Record excerpts:
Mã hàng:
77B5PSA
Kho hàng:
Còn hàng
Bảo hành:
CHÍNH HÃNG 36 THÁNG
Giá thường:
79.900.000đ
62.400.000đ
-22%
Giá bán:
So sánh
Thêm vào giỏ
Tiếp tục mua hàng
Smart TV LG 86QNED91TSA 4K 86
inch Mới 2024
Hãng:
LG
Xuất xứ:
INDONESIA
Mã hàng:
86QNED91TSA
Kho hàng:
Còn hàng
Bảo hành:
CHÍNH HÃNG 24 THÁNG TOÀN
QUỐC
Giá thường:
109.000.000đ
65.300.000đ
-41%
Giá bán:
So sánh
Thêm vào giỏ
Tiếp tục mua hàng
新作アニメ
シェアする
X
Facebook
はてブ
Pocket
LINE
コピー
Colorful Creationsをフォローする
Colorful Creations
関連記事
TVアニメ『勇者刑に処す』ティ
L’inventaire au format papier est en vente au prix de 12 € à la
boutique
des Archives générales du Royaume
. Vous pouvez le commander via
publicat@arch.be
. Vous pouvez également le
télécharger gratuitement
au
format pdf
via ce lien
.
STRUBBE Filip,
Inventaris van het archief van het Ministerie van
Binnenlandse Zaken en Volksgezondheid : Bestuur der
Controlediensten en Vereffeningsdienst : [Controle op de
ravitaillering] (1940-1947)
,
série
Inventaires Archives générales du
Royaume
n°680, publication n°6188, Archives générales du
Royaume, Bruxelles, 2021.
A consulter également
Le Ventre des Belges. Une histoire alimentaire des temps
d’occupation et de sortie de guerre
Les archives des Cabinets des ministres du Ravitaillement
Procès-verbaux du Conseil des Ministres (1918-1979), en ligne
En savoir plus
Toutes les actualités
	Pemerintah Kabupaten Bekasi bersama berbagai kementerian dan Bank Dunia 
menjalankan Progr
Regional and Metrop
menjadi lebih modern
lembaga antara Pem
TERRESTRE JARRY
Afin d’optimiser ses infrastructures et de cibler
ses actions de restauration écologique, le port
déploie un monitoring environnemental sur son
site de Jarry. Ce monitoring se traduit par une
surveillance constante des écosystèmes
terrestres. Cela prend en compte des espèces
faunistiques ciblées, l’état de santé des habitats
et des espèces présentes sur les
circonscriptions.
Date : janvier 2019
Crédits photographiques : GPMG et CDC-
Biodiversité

Activity:
Go through the records line by line, and copy each line that holds the string "monitoring".

Answer:
déploie un monitoring environnemental sur son
site de Jarry. Ce monitoring se traduit par une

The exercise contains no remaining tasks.